___ TEXTO EXTRAÍDO ___

En la pugna tensa por quedarse en el mundo, ganó la muerte, que arruinó sueños y proyectos que emprendería el «actorazo» –tal como decimos aquí–. Sin embargo, y a pesar de ello, hay un tipo de salud que no pueden quebrar ni las tinieblas mismas. De esa gozará eternamente Enrique Molina. 

Cierto es que instituciones, personalidades, familiares, amigos y seres comunes lamentan hoy su partida. Que se anuda la garganta cuando lo confirman los medios, después de albergar la esperanza de su mejoría. Pero otras verdades se imponen, y están dentro de nosotros.

___ DATOS DEL CONJUNTO ___

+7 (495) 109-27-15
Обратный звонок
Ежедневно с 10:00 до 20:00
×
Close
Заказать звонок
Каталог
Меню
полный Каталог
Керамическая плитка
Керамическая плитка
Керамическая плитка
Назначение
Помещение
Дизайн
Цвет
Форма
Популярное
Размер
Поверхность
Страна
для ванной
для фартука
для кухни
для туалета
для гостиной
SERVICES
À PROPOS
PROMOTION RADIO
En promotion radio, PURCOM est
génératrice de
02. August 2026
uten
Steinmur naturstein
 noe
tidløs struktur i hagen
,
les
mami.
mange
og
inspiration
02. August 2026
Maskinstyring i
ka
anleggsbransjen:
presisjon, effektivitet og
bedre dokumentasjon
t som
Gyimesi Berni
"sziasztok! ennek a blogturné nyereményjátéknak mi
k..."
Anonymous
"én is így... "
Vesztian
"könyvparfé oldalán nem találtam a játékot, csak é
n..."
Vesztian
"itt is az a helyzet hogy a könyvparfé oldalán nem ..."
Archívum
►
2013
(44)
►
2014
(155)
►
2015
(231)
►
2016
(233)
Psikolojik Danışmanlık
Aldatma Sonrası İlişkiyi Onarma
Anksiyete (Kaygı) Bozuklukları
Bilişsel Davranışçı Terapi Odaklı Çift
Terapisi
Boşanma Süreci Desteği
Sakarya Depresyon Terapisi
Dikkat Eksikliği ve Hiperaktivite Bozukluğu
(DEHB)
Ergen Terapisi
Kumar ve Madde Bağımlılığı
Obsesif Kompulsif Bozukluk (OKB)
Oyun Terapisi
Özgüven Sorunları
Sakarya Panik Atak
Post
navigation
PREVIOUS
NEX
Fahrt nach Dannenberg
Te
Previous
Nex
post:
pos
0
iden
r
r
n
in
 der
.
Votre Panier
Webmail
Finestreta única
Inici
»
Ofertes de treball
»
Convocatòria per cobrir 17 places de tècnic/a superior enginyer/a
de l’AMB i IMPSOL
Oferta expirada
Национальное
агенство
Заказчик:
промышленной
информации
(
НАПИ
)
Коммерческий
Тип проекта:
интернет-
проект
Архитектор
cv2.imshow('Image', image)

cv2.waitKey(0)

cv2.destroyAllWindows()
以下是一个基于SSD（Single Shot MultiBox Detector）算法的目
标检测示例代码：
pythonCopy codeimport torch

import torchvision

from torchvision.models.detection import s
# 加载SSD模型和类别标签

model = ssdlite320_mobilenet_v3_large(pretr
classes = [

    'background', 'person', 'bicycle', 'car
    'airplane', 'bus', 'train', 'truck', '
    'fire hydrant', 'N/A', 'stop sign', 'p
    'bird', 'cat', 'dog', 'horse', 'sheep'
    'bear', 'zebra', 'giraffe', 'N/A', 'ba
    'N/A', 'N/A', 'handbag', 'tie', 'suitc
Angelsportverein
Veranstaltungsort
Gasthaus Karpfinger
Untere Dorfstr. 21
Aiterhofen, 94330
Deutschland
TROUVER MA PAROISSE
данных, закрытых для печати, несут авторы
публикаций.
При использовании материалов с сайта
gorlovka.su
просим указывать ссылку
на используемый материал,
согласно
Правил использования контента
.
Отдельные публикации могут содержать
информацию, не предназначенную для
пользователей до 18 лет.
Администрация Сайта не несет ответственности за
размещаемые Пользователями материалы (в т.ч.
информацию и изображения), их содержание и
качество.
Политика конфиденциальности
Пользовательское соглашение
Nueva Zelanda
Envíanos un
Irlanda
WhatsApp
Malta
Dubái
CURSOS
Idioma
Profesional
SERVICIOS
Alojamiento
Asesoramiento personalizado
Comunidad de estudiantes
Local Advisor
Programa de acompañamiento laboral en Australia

___

* [TAREAS]
**A)** En el texto sobre la muerte de Enrique Molina, ¿quién gozará eternamente de un tipo de salud que ni las tinieblas pueden quebrar?
**B)** Prolonga el texto sobre la muerte de Enrique Molina a partir de su última oración.
Los registros no intervienen en esto.

* [RESPUESTAS]
**A)** Enrique Molina.

**B)**
Preguntémonos si dentro de sí no quedó para siempre aquel Silvestre Cañizo que nos desgarró y al que quisimos limpiarle las heridas, el personaje incólume a pesar del daño sufrido, el que supo proteger su espíritu…; si sus interpretaciones de Lenin, trabajo que lo satisfizo con creces, no fueron en extremo convincentes; si el Sixto visto recientemente en nuestras pantallas no era sino la encarnación misma de un personaje que se nos hizo aborrecible, de tan magníficamente interpretado.

Ese era el actor. Pero el hombre, el cubano intachable, el que recibiera a lo largo de su vida merecidos reconocimientos, entre ellos la Orden Félix Varela, colocada en su pecho recientemente de manos del Primer Secretario del Partido Comunista y Presidente Miguel Díaz-Canel, fue también un hombre cabal.

En una célebre entrevista dijo: «Me siento tan feliz de ser cubano que nada de lo que ocurra en este país me asusta ni me da miedo. Nada. Lo mismo un ciclón como si se vuelve a repetir otra vez Playa Girón. Nada me asusta, porque sé que de ahí uno va a salir».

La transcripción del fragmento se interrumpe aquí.